TEXT EXCERPT START

The June 15 Joint Declaration occupies a crucial place in ‘the 2013 regime’, which should overcome the current crisis and must, this time, carry out a genuine leap. It signifies more than a simple restoration of the process of inter-Korean reconciliation, peace and cooperation opened up by the 6/15 and 10/4 Declarations. The inter-Korean relation under the 2013 regime will be played out on the basis of popular judgment on the forces that have been negating those Declarations. Consequently the role of ‘the third party’ will have vastly increased in the process of building a peace regime on the peninsula and in the move towards a gradual integration of the two Koreas. Thus, an unprecedented virtuous cycle will be created for domestic democratic progress, improvement of inter-Korean relation, and betterment of people's livelihood.
As a matter of fact, the ‘87 regime had the intrinsic limitation that, while the June Movement managed to terminate the military dictatorship that had been in place since 1961, it failed to bring about a fundamental change to the Armistice regime of 1953, which served as the basis of the subsequent dictatorships. True, the ‘division system’ was shaken by the arrival of the 1987 regime, but never really overcome by it. It was the June 15 Joint Declaration that opened up the possibility of a new peninsular order beyond the current division system. The fate of the 2013 regime will depend on whether we can replace the Armistice with a peace agreement in the spirit of the Joint Declaration.

TEXT EXCERPT END

WHAT TO DO | Copy the passage on the June 15 Joint Declaration from "The June 15 Joint Declaration occupies" up to and including "of people's livelihood.", switching every "inter-Korean" to "North-South". Work only from the passage on the June 15 Joint Declaration.

SUPPLIED RECORDS START

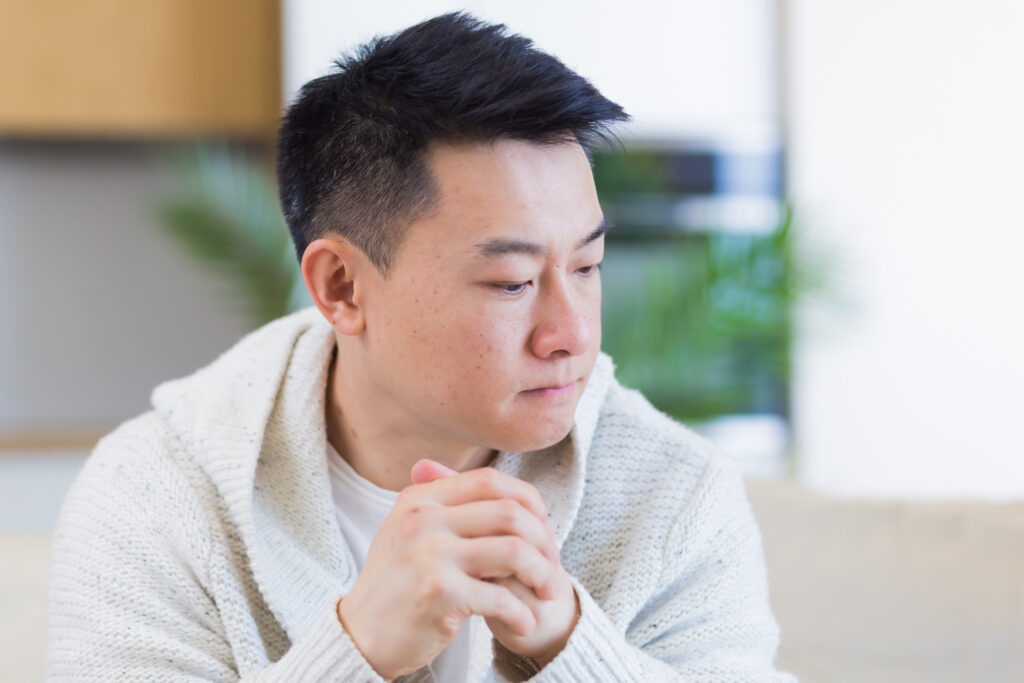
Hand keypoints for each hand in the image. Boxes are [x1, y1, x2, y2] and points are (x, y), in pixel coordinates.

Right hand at [411, 462, 579, 666]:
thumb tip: (505, 489)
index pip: (489, 481)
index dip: (526, 498)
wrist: (360, 635)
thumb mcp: (409, 530)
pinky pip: (501, 598)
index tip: (541, 523)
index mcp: (419, 499)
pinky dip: (523, 613)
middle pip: (510, 514)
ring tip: (548, 593)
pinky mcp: (439, 594)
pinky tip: (526, 622)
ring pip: (514, 552)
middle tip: (552, 566)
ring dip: (542, 575)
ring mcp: (429, 556)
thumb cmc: (395, 583)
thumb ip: (446, 504)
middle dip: (544, 540)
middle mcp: (423, 520)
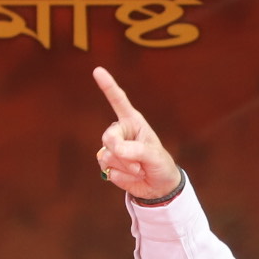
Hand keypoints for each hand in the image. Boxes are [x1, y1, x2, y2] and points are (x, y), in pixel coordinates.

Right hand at [93, 68, 181, 202]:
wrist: (158, 187)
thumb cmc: (160, 165)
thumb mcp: (155, 155)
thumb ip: (137, 150)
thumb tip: (117, 149)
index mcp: (134, 122)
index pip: (119, 101)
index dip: (108, 86)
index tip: (98, 70)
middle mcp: (121, 132)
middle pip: (108, 136)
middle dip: (121, 150)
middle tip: (138, 162)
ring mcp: (112, 148)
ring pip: (107, 154)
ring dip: (126, 166)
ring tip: (139, 168)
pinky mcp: (108, 164)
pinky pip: (107, 168)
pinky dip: (121, 175)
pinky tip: (132, 174)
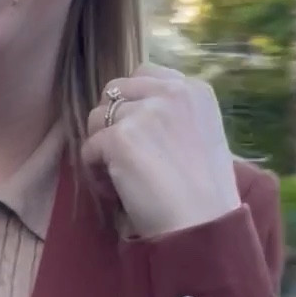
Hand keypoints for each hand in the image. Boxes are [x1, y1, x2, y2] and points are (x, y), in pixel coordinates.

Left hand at [80, 62, 241, 240]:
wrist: (203, 223)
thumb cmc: (207, 195)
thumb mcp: (204, 138)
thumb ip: (176, 117)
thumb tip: (140, 117)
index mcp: (194, 90)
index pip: (145, 74)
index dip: (132, 102)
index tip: (137, 134)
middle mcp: (171, 91)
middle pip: (115, 91)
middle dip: (111, 120)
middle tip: (122, 156)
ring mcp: (144, 112)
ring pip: (97, 119)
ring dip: (101, 147)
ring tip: (118, 178)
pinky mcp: (120, 137)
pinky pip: (88, 149)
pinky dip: (95, 173)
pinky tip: (115, 191)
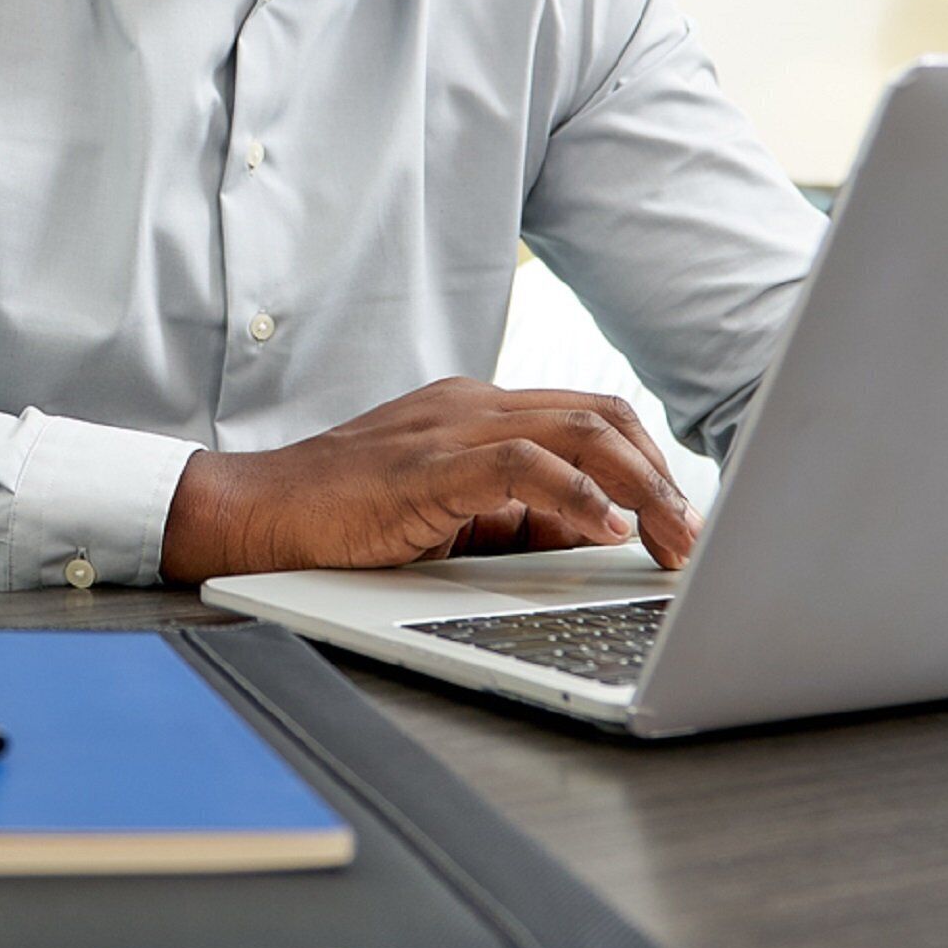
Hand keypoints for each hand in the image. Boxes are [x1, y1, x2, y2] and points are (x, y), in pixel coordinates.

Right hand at [159, 378, 700, 584]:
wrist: (252, 516)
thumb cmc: (339, 522)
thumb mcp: (448, 518)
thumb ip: (519, 519)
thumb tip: (601, 533)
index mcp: (476, 412)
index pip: (591, 418)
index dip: (650, 466)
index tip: (684, 522)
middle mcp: (470, 405)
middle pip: (601, 417)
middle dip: (663, 478)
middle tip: (695, 542)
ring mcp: (447, 428)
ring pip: (578, 431)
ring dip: (642, 489)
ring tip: (673, 542)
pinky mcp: (424, 465)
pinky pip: (521, 466)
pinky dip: (577, 497)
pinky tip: (608, 530)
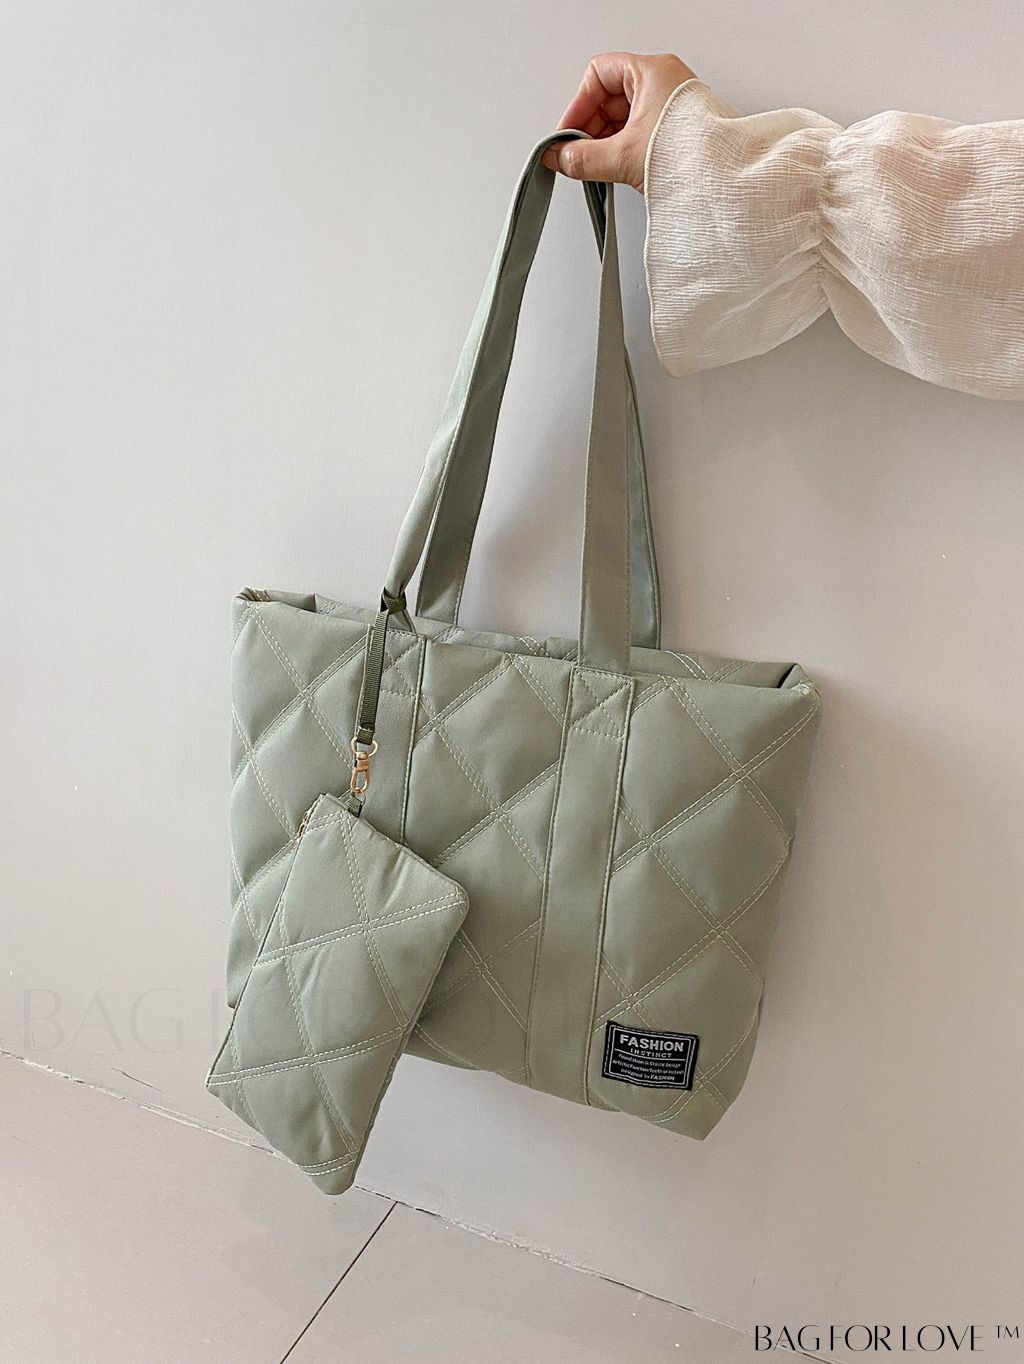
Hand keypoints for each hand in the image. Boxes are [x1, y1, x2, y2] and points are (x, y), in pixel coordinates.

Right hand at [542, 52, 695, 191]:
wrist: (726, 181)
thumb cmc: (690, 155)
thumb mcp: (623, 155)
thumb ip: (582, 158)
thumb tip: (559, 159)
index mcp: (651, 72)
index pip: (598, 75)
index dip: (578, 105)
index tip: (569, 134)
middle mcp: (663, 82)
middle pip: (609, 97)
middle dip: (591, 128)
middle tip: (579, 156)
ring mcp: (671, 106)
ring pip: (623, 117)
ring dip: (606, 142)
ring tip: (600, 166)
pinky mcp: (676, 129)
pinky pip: (639, 132)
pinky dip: (623, 148)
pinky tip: (617, 168)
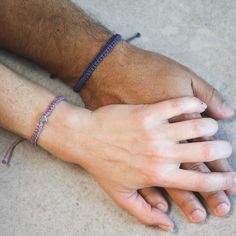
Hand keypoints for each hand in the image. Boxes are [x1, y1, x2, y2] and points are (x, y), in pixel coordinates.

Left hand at [79, 42, 234, 222]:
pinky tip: (197, 103)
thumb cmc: (102, 165)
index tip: (232, 179)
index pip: (198, 182)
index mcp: (158, 175)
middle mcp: (161, 154)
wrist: (84, 138)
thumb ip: (146, 213)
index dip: (220, 182)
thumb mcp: (121, 195)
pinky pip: (176, 105)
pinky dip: (192, 103)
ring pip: (195, 127)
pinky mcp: (147, 113)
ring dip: (209, 126)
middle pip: (203, 153)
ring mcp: (154, 131)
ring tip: (212, 125)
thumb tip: (168, 226)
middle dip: (221, 150)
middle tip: (225, 147)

SUPPLIED RECORDS END

FINISHED EXERCISE |
The June 15 Joint Declaration occupies a crucial place in ‘the 2013 regime’, which should overcome the current crisis and must, this time, carry out a genuine leap. It signifies more than a simple restoration of the process of North-South reconciliation, peace and cooperation opened up by the 6/15 and 10/4 Declarations. The North-South relation under the 2013 regime will be played out on the basis of popular judgment on the forces that have been negating those Declarations. Consequently the role of ‘the third party’ will have vastly increased in the process of building a peace regime on the peninsula and in the move towards a gradual integration of the two Koreas. Thus, an unprecedented virtuous cycle will be created for domestic democratic progress, improvement of North-South relation, and betterment of people's livelihood.